▶ Brief
Render the records, from their first line through the line containing "an Indian woman can also make successful solo", as a JSON list of strings with one string per line, leaving out blank lines.

- Opening Delimiter -

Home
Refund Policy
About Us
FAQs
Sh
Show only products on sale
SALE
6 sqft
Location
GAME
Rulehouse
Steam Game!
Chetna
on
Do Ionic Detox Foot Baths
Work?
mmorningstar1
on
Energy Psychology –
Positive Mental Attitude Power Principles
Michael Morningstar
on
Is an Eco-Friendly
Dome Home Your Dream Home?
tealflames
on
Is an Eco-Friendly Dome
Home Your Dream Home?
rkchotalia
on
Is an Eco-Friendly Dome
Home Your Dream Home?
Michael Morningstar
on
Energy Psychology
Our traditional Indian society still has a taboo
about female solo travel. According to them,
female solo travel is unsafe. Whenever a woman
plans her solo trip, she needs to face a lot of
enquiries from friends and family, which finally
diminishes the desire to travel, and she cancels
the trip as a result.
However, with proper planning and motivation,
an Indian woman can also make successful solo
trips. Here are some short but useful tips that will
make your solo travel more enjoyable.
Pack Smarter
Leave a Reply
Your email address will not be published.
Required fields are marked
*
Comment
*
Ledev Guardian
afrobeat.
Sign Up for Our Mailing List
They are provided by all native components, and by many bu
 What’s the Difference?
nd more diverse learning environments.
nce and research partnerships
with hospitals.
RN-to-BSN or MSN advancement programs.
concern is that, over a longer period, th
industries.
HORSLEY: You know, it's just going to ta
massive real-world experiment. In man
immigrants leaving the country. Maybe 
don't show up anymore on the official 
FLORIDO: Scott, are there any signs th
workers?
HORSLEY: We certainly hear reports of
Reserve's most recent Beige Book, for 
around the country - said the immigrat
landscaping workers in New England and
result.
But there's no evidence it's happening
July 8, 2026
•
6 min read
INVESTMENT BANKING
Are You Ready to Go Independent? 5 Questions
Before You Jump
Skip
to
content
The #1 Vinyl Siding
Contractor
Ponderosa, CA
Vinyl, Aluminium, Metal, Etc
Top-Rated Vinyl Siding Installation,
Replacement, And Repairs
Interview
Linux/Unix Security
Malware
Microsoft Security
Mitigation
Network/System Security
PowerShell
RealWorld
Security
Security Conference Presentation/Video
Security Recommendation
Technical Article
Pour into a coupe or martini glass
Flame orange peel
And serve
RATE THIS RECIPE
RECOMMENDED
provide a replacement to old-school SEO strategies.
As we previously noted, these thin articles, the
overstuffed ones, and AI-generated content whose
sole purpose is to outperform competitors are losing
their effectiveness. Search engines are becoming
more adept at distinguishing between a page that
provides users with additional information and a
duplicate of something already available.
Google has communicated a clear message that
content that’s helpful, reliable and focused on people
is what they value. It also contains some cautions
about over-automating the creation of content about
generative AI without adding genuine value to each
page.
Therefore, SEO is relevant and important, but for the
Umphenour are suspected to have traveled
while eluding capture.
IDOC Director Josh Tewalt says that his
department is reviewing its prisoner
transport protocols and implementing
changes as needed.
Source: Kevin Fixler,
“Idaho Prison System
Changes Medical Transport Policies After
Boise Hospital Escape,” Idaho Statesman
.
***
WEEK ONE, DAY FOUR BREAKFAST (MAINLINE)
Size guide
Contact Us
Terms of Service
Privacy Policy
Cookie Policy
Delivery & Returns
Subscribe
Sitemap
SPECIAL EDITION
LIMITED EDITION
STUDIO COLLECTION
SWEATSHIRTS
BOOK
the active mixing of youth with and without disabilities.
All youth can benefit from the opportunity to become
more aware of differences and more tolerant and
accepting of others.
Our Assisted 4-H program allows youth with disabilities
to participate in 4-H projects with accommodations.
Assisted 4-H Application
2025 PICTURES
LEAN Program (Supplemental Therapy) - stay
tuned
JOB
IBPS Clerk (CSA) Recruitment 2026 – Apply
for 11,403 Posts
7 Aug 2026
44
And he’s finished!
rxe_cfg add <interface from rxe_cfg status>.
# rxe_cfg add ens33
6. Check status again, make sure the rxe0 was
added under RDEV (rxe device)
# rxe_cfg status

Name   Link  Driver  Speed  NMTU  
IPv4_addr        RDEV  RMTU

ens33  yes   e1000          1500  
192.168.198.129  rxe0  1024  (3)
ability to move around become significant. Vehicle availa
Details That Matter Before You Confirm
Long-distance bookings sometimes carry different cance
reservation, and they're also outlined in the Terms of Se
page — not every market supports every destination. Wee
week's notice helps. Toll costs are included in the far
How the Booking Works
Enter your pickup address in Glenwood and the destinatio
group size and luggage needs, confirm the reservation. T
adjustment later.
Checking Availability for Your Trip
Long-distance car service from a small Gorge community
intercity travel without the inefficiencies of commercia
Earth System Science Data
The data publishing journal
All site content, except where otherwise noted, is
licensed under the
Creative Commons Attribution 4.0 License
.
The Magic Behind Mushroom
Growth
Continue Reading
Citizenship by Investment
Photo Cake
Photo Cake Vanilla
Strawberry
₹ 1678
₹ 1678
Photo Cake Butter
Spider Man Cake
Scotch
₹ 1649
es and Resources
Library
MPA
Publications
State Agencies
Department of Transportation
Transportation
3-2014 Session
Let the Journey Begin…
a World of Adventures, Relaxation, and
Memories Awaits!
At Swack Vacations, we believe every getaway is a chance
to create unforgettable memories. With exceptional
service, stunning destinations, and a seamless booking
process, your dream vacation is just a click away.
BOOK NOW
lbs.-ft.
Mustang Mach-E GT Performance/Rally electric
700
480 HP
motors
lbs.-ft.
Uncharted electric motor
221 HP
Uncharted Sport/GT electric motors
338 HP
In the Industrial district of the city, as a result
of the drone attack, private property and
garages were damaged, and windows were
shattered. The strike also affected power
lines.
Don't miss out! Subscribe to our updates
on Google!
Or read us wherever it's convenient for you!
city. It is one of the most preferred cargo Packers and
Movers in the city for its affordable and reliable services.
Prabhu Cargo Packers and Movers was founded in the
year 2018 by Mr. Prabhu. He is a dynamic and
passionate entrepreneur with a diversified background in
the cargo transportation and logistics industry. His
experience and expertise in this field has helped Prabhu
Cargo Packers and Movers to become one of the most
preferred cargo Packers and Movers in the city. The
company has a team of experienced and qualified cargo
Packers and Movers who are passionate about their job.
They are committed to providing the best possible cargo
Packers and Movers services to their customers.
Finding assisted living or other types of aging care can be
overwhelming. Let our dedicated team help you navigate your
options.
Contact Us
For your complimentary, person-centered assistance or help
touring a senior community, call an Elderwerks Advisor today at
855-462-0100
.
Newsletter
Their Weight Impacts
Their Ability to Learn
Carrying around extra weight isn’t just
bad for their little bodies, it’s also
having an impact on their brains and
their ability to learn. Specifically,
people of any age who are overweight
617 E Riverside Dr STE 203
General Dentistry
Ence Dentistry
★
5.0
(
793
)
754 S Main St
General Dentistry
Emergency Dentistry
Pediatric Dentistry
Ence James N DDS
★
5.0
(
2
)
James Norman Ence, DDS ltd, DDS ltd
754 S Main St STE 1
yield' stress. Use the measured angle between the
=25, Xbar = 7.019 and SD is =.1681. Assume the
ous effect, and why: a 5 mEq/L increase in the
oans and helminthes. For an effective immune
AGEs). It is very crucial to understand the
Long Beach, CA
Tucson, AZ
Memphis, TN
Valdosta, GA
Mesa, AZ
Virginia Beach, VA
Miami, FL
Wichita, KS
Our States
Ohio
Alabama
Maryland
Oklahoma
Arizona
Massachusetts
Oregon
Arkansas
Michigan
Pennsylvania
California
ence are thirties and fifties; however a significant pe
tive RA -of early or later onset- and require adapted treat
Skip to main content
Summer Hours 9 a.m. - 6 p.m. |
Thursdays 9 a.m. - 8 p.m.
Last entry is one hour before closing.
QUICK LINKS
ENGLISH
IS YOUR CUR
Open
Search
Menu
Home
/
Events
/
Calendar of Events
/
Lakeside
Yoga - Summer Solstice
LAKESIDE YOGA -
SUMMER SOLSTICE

- Closing Delimiter -

▶ Written answer
[
  "Home",
  "Refund Policy",
  "About Us",
  "FAQs",
  "Sh",
  "Show only products on sale",
  "SALE",
  "6 sqft",
  "Location",
  "GAME",
  "Rulehouse",
  "Steam Game!",
  "Chetna",
  "on",
  "Do Ionic Detox Foot Baths",
  "Work?",
  "mmorningstar1",
  "on",
  "Energy Psychology –",
  "Positive Mental Attitude Power Principles",
  "Michael Morningstar",
  "on",
  "Is an Eco-Friendly",
  "Dome Home Your Dream Home?",
  "tealflames",
  "on",
  "Is an Eco-Friendly Dome",
  "Home Your Dream Home?",
  "rkchotalia",
  "on",
  "Is an Eco-Friendly Dome",
  "Home Your Dream Home?",
  "Michael Morningstar",
  "on",
  "Energy Psychology",
  "Our traditional Indian society still has a taboo",
  "about female solo travel. According to them,",
  "female solo travel is unsafe. Whenever a woman",
  "plans her solo trip, she needs to face a lot of",
  "enquiries from friends and family, which finally",
  "diminishes the desire to travel, and she cancels",
  "the trip as a result.",
  "However, with proper planning and motivation,",
  "an Indian woman can also make successful solo"
]